TweetMyJobs, a Burbank, Calif.-based social recruitment and job distribution network site provided by CareerArc Group LLC, has recently noticed a rising trend of financial services clients.

TweetMyJobs pushes jobs into Twitter, among other social sites, and segments the opportunities by geography and job type. It also released a Facebook app earlier this year that leverages the social graph to match job seekers with available positions.

Since the company first launched three years ago, TweetMyJobs says it has inked deals with four large banks. "There's been a massive rise across the financial industry," Yair Riemer, vice president of global marketing, says. "It's one of our largest growing sectors."

Beyond sourcing talent, there's an added benefit to social recruiting efforts for banks, too: it helps shows off their cultures.

"Everyone knows Google is a cool place to work," Riemer says.

Not so much with banks.

"What we tell our clients is that they need to think about recruitment and sourcing, but they need to show the human side," says Reimer.

Some banks have been working toward achieving just that.

Take BBVA Compass, for example.

"Social media is a powerful play in how we go after and recruit candidates and show our culture," says Ryan Kraynick, executive director of employment services of BBVA Compass.

In fact, Kraynick says the Birmingham, Ala.-based bank plans to post more company culture videos, such as a day in the life of a bank teller, on YouTube and push out the content to its entire social network footprint.

"We have the culture on the inside," Kraynick says. "Now it's about showing the outside."

In the interim, BBVA's virtual campus website drives most job applicants, while direct recruiting efforts have worked best through LinkedIn, he says.

LinkedIn, which has more than 175 million members worldwide, has played a large role in recruiting for companies nationwide for years now. More than 12,000 companies use LinkedIn for recruiting, according to Dan Shapero, vice president of hiring solutions.

USAA, a San Antonio-based bank, is one of them.

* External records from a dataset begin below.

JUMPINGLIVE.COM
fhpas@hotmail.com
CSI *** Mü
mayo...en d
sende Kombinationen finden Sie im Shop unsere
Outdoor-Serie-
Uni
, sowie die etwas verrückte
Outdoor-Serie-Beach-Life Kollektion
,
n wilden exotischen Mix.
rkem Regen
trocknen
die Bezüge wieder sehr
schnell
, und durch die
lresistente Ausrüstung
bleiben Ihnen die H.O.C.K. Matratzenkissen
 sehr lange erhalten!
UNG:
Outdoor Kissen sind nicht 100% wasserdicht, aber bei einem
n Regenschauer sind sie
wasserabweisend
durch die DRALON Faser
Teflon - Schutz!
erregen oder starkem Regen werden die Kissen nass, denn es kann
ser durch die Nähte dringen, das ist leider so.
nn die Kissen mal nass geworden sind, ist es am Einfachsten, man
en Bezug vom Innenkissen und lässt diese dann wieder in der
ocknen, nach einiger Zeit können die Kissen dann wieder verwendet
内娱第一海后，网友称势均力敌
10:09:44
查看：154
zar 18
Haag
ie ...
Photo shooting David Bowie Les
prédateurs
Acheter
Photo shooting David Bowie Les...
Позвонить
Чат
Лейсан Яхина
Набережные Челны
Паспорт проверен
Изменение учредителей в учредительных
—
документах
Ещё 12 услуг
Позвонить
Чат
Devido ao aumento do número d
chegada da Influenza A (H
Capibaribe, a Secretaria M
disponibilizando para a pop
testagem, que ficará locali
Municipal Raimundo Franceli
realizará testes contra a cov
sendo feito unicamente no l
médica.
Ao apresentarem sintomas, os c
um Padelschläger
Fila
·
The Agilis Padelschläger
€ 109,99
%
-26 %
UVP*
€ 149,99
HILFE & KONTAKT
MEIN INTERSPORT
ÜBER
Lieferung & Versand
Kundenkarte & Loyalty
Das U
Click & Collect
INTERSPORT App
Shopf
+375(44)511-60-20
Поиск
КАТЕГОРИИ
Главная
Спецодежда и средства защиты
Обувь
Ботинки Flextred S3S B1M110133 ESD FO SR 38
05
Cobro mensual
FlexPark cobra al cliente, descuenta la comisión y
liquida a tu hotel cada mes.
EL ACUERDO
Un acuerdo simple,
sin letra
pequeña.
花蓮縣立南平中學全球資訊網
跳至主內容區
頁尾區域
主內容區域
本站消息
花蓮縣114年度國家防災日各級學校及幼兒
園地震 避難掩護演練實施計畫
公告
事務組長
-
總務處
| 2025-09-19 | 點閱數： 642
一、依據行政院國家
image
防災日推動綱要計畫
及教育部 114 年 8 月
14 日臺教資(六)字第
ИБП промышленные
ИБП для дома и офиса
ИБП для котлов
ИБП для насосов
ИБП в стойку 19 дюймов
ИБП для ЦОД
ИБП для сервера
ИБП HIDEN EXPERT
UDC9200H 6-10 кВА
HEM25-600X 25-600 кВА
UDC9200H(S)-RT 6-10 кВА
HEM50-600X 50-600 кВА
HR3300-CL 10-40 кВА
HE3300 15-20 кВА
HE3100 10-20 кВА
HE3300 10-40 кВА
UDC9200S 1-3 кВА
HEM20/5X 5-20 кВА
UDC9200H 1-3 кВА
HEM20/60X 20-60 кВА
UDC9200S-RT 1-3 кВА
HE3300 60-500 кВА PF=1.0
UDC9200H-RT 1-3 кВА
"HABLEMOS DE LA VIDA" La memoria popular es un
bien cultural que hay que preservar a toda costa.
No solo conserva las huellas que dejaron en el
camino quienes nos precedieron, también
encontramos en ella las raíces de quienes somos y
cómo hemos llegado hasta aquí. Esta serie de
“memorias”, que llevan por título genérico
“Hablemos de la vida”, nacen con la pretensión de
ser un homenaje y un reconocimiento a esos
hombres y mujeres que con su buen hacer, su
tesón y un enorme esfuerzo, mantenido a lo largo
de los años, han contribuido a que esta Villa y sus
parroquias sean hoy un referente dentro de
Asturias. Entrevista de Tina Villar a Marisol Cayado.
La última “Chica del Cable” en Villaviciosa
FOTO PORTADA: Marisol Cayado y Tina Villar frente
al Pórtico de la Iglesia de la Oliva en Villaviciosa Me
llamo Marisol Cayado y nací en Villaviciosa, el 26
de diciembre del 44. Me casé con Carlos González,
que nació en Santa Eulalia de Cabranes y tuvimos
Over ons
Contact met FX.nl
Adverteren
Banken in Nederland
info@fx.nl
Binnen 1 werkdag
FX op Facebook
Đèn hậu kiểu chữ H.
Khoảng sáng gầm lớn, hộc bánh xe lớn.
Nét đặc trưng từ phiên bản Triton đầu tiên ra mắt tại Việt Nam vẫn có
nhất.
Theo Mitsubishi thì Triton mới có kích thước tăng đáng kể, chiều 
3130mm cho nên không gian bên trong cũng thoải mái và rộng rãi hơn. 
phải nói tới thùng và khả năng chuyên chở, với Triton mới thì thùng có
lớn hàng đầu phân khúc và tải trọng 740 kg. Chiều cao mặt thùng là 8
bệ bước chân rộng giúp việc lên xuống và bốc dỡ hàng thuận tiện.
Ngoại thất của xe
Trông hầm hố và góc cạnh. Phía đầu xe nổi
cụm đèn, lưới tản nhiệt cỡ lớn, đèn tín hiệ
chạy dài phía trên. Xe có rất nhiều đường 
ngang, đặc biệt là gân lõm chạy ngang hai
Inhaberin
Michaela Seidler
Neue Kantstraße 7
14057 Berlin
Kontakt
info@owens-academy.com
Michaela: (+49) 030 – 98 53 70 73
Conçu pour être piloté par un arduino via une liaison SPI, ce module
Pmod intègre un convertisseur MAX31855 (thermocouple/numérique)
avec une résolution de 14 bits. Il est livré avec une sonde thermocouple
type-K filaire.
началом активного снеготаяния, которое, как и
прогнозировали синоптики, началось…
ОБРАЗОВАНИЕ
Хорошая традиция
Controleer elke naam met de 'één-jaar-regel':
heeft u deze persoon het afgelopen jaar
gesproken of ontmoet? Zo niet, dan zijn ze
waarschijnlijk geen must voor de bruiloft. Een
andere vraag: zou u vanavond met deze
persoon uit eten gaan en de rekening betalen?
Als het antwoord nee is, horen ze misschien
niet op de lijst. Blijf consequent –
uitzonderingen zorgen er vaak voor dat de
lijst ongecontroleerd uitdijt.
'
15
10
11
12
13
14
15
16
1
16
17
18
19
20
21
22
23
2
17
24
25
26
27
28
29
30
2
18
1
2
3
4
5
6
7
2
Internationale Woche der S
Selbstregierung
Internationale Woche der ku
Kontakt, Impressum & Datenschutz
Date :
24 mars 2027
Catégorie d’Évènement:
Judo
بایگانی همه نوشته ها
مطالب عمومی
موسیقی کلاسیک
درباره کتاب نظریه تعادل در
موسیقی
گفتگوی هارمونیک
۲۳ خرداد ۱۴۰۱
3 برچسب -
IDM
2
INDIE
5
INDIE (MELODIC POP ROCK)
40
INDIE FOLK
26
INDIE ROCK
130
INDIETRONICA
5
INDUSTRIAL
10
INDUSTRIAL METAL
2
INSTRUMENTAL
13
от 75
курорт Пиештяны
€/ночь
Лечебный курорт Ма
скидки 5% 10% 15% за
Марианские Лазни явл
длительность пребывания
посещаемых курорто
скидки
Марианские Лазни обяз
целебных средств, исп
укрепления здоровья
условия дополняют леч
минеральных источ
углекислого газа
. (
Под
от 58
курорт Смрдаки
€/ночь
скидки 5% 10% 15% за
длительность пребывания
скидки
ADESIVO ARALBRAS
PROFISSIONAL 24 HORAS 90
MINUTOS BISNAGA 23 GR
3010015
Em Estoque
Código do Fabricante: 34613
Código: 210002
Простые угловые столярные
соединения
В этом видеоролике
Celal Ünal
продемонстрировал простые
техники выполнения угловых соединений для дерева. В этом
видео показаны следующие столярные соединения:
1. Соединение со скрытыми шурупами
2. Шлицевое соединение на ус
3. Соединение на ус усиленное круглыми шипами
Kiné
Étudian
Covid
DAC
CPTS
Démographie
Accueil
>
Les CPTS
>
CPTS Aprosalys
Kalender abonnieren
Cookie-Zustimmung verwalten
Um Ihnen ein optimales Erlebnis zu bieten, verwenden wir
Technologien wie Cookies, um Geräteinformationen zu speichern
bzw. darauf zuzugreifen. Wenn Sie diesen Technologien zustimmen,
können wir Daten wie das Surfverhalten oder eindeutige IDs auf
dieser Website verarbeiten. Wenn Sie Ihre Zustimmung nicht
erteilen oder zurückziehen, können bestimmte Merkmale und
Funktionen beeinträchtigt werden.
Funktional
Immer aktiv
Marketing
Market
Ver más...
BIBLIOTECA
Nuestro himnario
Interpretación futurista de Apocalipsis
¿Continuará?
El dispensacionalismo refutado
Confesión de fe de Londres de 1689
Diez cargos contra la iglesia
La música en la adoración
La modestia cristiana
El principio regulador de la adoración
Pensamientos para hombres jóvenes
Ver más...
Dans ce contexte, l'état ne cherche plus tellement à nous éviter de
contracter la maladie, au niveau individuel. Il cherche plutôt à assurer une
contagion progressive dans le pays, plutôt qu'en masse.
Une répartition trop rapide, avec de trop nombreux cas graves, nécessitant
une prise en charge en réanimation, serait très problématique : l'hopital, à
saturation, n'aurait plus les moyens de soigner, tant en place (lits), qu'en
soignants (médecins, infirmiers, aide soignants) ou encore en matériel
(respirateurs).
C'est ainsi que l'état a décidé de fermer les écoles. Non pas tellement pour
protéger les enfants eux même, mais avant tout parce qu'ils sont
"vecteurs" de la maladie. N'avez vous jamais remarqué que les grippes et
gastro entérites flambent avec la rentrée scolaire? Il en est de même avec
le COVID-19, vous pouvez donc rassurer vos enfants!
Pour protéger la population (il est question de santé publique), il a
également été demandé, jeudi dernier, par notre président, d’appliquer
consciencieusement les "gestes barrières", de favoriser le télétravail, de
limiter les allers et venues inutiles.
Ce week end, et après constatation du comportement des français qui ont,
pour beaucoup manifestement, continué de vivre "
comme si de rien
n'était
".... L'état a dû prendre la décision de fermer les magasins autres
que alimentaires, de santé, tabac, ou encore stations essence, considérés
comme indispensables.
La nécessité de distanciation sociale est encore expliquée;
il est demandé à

"We use LinkedIn to find experienced professionals and Twitter campaigns to secure our college recruiting goals," said Michael Runyan, assistant vice president, USAA People Services, in an email interview. "In 2011, we expanded one of our specialty skills, [and] 40% of those hires came through the use of targeted social media efforts on sites such as LinkedIn."

But social sites aren't limited to helping banks find new hires. Indeed, online services are also springing up to help facilitate other career-related functionalities, like mentoring.

Ivy Exec, which matches employers with talent, released a service earlier this year to help members benefit from one another's knowledge. Called Mentoring Network, the add-on service helps protégés seek out experts profiled on the Ivy Exec website for career-related advice.

"Our greatest assets are our members," says Elena Bajic, founder and chief executive Ivy Exec, based in Manhattan.

"It's a way to give back to the community," says Gerhard van der Poel, a mentor and director in structured finance at ING Capital. "You get to know how other people in a completely different market."

Ivy Exec is a career and recruitment site focused on executives. The company curates who can join its network. Of its more than 140,000 members, 86% hold MBAs, 10% are C-levels and 25% are VPs, says the company.

"We're going in the direction of alerting members to social interaction," says Bajic. "Even as we look to add more social components, they will always be meaningful. .Our member is busy. Time is the one thing they don't have enough of."

Though bankers are slowly experimenting with new ways to reveal more about their brands, insiders say banks still have a long way to go with the initiative.

"The workforce is changing. You have to engage a person in a brand," says Bradley G. Leimer, vice president of online and mobile strategy for Mechanics Bank in Richmond, Calif. "Banking traditionally doesn't have as much openness in culture but will be forced to."

Leimer suggests that banks better brand themselves by hosting meetups and putting video testimonials up on what it's like to work for a company on their websites, for example.

"The more transparent you are with what it's like to work at a company, the more likely you'll attract the right people," he says.